Few NY Parents Seeking Teacher Evaluation Scores

After battles in Albany over who should have access to results of state-mandated teacher evaluations, the group given the right to see them—parents—appears to be showing little interest.
Few NY Parents Seeking Teacher Evaluation Scores
New York City school children at MS 51 in the Brooklyn borough of New York on Monday, Dec. 30, 2013. Parents are showing little interest in having access to results of state-mandated teacher evaluations.

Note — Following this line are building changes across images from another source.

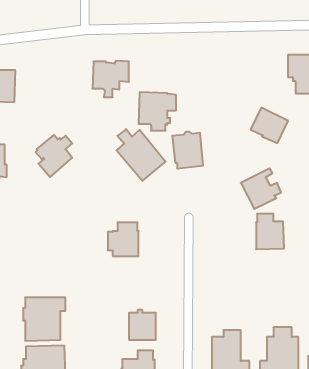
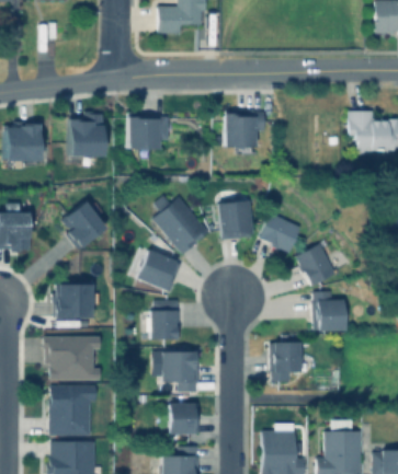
building: none -> [69,113,105,157]
building: [139,92,176,131] -> [223,111,265,154]
building: [251,108,288,143] -> [259,212,302,253]
building: none -> [137,248,182,292]
building: none -> [53,284,100,317]
building: none -> [44,336,100,381]
building: none -> [271,342,300,382]
building: none -> [156,347,200,392]

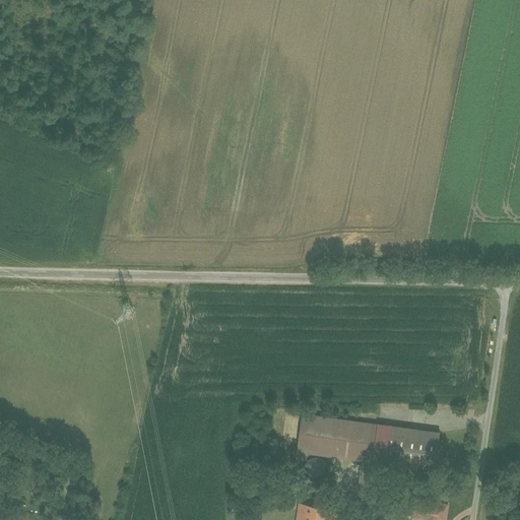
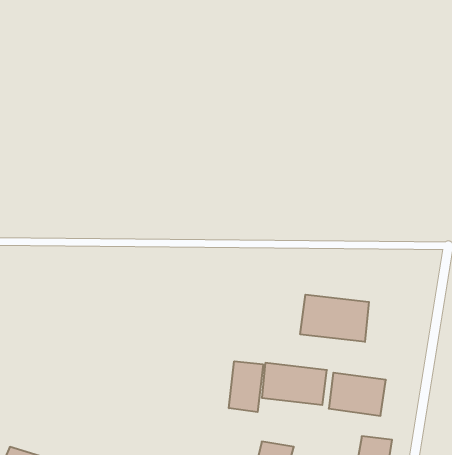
building: none -> [300,295,369,342]
building: none -> [229,361,263,412]

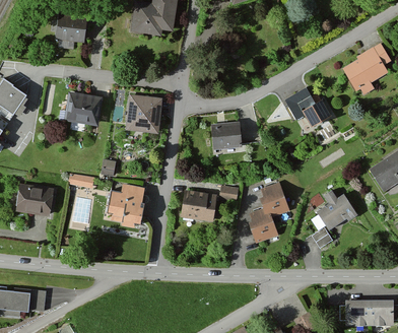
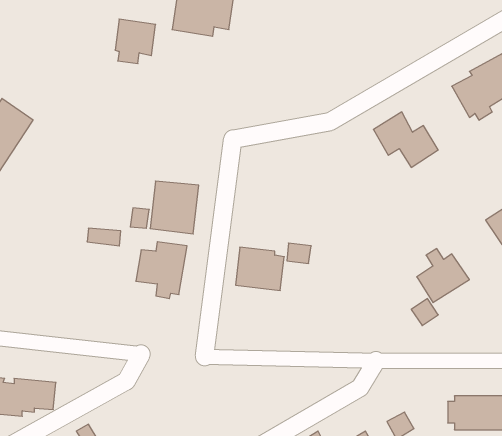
building: [56,15,86,49] -> [115,19,156,64]
building: [64,91,103,126] -> none
building: [125,94,161,134] -> [150,181,199,234]
building: [211,123,241,149] -> none
building: [248,183,288,243] -> none
building: [15,184,53,216] -> none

AP Photo/Mark Lennihan
Updated:

BUFFALO, N.Y.—After battles in Albany over who should have access to results of state-mandated teacher evaluations, the group given the right to see them—parents—appears to be showing little interest.

Associated Press queries to districts around the state revealed that few, if any, parents have asked for their child’s teacher’s rating since New York began requiring teachers to be classified every year as “highly effective,” ‘‘effective,“ ’'developing,” or “ineffective.”

“Here in Syracuse we did not have a single request from a parent for this information,” district spokesman Michael Hennessy said. The same was true to the west in Rochester, Batavia, and Amherst, and east in Hudson Falls, and Amagansett on Long Island.

The Albany and Binghamton districts each have received one request since the rankings began with the 2012–13 school year.

The credibility of the evaluation system leaves a lot to be desired.